-------- DATA EXCERPTS

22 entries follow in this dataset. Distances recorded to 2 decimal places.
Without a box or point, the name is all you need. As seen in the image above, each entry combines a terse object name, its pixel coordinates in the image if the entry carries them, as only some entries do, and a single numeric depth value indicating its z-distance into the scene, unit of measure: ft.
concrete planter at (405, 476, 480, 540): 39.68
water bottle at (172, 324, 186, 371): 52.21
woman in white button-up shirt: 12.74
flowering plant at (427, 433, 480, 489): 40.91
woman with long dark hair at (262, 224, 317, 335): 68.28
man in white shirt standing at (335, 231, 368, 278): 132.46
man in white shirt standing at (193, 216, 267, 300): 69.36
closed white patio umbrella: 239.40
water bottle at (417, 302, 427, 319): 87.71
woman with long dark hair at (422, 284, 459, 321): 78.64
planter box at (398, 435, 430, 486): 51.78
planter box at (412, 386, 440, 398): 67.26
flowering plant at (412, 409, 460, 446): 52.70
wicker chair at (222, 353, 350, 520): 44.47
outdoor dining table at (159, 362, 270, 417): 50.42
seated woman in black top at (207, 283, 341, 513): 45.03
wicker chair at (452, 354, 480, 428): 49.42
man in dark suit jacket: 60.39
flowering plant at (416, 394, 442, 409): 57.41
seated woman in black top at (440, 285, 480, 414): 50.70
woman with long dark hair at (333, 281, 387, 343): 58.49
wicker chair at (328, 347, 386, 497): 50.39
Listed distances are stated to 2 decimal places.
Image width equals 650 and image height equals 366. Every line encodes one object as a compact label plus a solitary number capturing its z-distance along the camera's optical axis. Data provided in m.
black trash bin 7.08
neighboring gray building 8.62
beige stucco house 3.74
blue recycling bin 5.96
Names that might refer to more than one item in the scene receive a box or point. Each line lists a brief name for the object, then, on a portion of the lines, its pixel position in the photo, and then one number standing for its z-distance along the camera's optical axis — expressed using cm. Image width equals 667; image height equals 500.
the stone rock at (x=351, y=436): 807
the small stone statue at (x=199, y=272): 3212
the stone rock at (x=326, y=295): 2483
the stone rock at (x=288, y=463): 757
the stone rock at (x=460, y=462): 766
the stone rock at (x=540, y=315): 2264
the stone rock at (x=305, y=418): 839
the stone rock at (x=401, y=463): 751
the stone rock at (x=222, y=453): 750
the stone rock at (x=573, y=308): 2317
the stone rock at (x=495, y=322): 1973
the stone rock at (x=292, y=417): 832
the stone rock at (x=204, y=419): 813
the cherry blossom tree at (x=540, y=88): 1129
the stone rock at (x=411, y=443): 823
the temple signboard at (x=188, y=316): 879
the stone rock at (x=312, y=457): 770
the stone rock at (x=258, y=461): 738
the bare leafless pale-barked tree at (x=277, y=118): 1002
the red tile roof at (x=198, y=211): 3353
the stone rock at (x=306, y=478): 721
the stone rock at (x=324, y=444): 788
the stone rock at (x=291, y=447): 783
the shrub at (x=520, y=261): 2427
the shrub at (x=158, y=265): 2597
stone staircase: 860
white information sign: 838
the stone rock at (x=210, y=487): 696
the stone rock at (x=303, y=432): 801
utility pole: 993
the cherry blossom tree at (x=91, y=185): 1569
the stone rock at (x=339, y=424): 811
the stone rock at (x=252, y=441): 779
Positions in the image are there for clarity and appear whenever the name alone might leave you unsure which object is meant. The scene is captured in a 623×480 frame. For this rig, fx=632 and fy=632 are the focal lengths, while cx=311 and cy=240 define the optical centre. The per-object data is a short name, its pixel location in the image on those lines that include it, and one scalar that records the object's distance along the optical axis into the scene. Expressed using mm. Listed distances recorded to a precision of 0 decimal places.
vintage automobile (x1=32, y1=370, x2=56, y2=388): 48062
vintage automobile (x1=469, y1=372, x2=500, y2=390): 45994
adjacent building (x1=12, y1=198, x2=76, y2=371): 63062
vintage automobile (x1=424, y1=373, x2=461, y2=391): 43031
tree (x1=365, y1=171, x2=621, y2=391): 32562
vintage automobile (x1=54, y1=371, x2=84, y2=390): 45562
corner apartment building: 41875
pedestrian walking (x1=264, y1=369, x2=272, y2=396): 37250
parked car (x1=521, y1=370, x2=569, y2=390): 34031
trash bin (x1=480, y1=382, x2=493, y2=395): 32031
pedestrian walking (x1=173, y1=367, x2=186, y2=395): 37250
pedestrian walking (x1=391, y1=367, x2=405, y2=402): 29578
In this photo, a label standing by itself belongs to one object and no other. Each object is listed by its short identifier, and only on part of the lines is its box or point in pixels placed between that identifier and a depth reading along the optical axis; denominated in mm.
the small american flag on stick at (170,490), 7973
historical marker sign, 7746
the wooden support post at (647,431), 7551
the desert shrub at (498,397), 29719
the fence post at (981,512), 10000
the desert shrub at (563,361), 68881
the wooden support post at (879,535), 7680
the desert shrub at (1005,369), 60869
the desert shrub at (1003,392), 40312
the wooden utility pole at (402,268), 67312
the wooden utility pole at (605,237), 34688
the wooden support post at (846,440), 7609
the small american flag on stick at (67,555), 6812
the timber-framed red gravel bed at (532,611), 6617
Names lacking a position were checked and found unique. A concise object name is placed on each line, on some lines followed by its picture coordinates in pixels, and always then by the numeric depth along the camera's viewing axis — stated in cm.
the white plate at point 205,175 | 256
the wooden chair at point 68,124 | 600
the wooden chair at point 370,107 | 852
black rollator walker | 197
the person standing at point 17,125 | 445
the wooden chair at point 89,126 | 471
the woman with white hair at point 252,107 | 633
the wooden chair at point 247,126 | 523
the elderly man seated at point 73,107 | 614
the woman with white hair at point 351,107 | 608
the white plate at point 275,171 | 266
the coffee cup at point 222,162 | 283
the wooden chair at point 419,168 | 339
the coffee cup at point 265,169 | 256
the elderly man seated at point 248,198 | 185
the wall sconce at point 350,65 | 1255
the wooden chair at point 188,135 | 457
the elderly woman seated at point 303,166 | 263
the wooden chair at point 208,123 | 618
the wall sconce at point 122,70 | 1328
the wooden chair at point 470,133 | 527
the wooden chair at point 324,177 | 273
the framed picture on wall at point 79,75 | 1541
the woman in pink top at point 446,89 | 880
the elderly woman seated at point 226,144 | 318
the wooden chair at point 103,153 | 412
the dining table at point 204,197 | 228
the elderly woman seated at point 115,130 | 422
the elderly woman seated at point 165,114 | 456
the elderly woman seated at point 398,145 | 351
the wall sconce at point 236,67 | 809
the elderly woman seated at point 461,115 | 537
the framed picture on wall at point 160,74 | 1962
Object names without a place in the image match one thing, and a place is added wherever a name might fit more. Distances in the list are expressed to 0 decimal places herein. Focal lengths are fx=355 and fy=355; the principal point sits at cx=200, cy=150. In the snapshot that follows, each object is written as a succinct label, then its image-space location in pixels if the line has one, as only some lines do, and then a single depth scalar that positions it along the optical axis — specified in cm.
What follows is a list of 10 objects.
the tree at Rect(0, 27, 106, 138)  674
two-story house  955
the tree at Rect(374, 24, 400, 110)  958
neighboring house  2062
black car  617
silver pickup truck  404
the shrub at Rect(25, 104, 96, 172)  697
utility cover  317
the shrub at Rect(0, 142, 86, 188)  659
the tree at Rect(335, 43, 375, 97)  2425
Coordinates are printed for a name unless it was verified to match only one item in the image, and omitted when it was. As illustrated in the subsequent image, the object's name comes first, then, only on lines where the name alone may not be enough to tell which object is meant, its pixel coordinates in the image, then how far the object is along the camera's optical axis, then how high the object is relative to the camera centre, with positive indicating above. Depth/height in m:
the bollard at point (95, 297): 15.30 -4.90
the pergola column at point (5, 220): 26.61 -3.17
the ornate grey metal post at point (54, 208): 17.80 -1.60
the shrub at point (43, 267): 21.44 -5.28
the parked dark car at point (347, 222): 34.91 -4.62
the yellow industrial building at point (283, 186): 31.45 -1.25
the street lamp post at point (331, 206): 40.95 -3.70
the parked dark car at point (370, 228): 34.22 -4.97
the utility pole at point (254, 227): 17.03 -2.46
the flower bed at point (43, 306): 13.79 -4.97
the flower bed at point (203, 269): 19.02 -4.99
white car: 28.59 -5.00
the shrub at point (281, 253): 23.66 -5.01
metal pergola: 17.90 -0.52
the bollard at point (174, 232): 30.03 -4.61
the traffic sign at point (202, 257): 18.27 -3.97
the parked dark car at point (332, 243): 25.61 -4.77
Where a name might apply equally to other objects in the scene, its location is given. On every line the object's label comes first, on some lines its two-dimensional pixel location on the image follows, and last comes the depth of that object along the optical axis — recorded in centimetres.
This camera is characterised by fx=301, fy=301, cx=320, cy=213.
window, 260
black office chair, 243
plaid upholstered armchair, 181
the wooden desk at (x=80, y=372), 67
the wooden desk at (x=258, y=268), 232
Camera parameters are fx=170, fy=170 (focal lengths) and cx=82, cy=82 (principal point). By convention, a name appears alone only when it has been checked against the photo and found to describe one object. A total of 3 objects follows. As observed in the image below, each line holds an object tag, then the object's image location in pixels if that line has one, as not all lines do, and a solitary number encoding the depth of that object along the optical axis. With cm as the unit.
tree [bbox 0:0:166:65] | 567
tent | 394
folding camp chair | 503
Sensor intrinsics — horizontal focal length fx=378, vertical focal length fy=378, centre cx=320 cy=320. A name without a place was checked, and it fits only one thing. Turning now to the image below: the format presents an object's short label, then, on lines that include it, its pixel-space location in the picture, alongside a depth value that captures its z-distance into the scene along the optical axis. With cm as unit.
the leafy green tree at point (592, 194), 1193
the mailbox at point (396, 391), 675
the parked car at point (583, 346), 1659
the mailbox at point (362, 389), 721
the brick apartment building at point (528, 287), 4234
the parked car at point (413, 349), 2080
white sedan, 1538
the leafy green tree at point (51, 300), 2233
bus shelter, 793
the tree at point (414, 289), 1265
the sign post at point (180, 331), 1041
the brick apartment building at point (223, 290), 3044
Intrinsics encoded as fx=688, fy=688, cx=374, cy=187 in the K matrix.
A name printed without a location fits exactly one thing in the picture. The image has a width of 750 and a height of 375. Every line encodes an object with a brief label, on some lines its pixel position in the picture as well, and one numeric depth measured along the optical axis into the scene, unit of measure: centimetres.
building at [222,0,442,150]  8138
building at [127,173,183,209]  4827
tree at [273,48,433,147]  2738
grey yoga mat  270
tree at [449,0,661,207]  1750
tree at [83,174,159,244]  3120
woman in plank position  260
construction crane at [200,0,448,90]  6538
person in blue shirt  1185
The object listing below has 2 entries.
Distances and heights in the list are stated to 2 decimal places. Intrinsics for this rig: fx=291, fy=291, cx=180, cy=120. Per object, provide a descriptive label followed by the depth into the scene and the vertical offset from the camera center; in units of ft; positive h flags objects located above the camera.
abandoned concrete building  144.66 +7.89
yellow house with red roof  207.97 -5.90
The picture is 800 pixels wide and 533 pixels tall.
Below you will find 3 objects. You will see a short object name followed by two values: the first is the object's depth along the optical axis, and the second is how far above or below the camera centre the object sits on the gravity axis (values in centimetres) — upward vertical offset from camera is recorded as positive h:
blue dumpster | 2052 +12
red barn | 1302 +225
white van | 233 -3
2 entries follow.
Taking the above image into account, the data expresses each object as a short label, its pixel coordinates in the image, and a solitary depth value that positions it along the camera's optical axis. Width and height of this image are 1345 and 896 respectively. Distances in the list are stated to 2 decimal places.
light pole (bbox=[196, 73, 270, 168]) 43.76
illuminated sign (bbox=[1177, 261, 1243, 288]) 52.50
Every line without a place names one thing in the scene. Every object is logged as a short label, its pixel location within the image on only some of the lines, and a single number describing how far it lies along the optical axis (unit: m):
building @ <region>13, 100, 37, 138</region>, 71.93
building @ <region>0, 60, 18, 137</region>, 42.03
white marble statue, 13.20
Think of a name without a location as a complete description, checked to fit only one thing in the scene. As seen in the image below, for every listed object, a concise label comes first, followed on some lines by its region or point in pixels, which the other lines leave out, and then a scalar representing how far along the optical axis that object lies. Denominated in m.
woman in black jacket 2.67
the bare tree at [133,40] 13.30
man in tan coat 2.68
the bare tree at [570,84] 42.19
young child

----------------

Set down again, word for word, the stretch of records from the line with "wicker chair at (222, 353, 350, 520): 44.47" to the line with "blue recycling bin 5.96", both of those lines included.

wicker chair at (222, 353, 350, 520): 44.47
outdoor dining table at (159, 362, 270, 417): 50.42
seated woman in black top at (207, 283, 341, 513): 45.03
wicker chair at (452, 354, 480, 428): 49.42
man in dark suit jacket: 60.39
flowering plant at (416, 394, 442, 409): 57.41
seated woman in black top at (440, 285, 480, 414): 50.70
woman with long dark hair at (333, 281, 387, 343): 58.49
wicker chair at (328, 347, 386, 497): 50.39
Listed distances are stated to 2 decimal places.
Image width equals 650 and image height equals 366. Every line encodes one object as a compact label plus a solitary number capturing its z-distance along the camera's optical axis. Data provided in m.
black trash bin 7.08
neighboring gray building 8.62
beige stucco house 3.74
blue recycling bin 5.96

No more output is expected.